Anya tercengang. Jadi, Rian juga memanipulasi algoritma?
"Aku melakukan itu karena aku tertarik padamu, Anya. Aku melihat potensi yang ada di dirimu. Aku ingin memberimu kesempatan, memberiku kesempatan untuk membuktikan bahwa cinta tidak hanya tentang algoritma, tapi juga tentang pilihan."
Anya menatap Rian dengan mata berkaca-kaca. Ia merasa terharu dengan kejujuran dan ketulusan Rian.
"Jadi, algoritma itu tidak bersalah," kata Anya sambil tersenyum. "Yang salah adalah aku yang terlalu bergantung padanya."
Rian meraih tangan Anya dan menggenggamnya erat. "Algoritma itu hanya alat, Anya. Yang penting adalah hati kita."
Malam itu, Anya menyadari bahwa cinta memang tidak bisa diprediksi, tidak bisa dikendalikan, dan tidak bisa dirumuskan. Cinta adalah sesuatu yang datang secara tiba-tiba, seperti kesalahan program yang tak terduga. Tapi, kesalahan itulah yang membuat hidup menjadi lebih indah, lebih berarti.

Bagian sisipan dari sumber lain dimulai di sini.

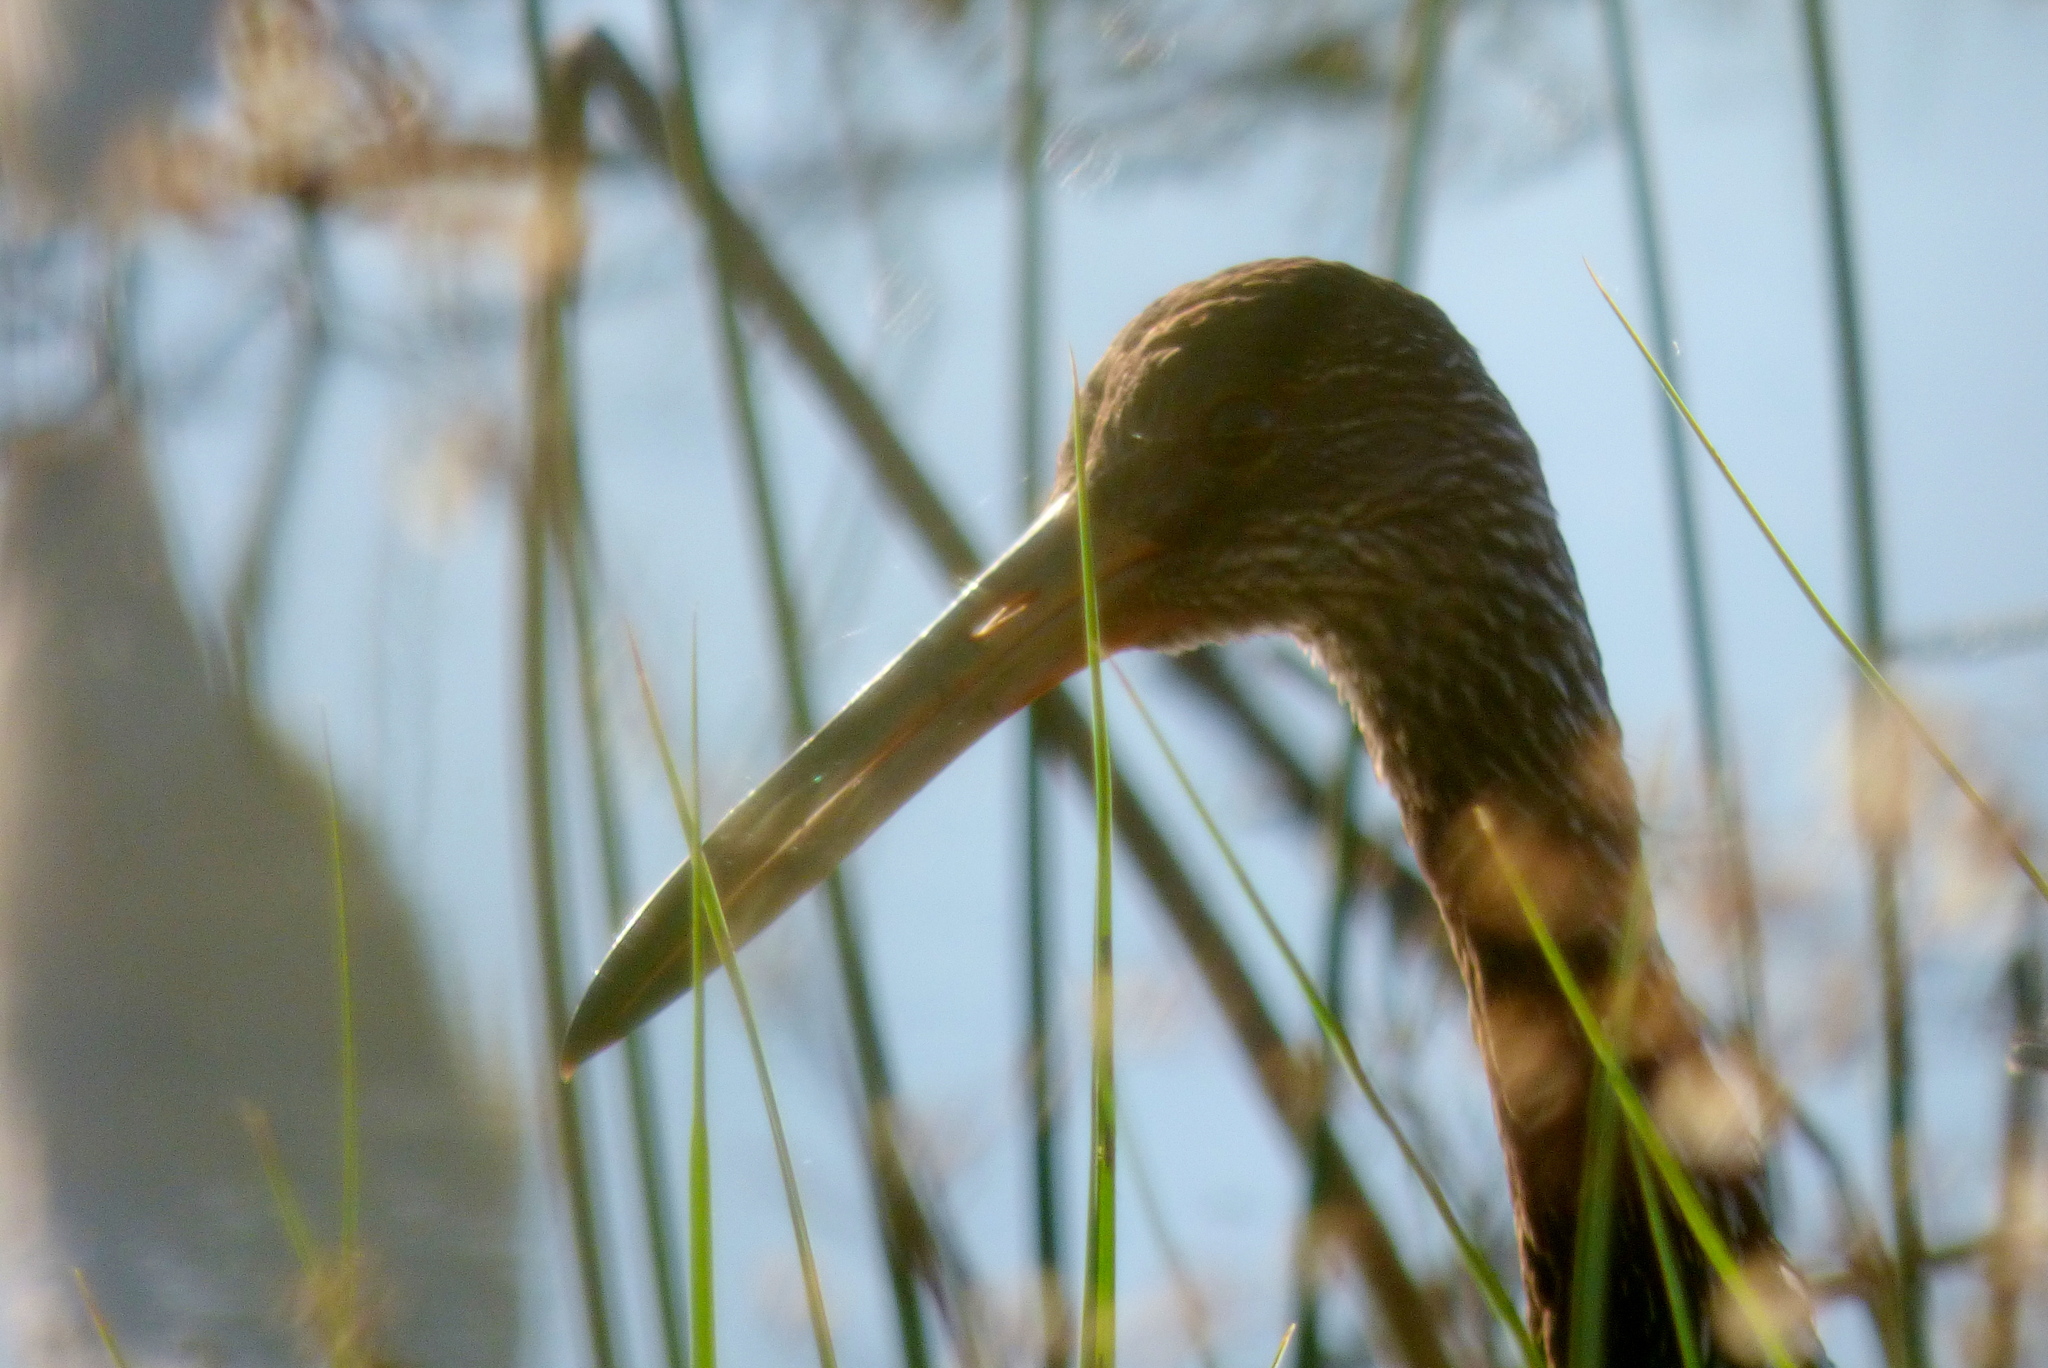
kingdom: Animalia
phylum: Chordata
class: Aves
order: Gruiformes
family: Aramidae
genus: Aramus
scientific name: Aramus guarauna
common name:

Anya tidak lagi memandang luka di masa lalunya sebagai piksel yang rusak di layar hidupnya. Ia melihatnya sebagai bagian dari dirinya, sebagai pengingat bahwa cinta adalah risiko yang pantas diambil. Ia belajar untuk mempercayai hatinya, untuk membiarkan cinta mengalir secara alami, tanpa harus bergantung pada algoritma.
Bersama Rian, Anya belajar bahwa cinta sejati tidak ditemukan melalui rumus, tetapi melalui keberanian untuk membuka hati, untuk menerima kekurangan, dan untuk saling mencintai apa adanya. Luka di layar sentuhnya perlahan sembuh, digantikan oleh cahaya harapan dan kebahagiaan. Algoritma cinta memang bisa membantu, tapi hati yang terbuka adalah kunci utama.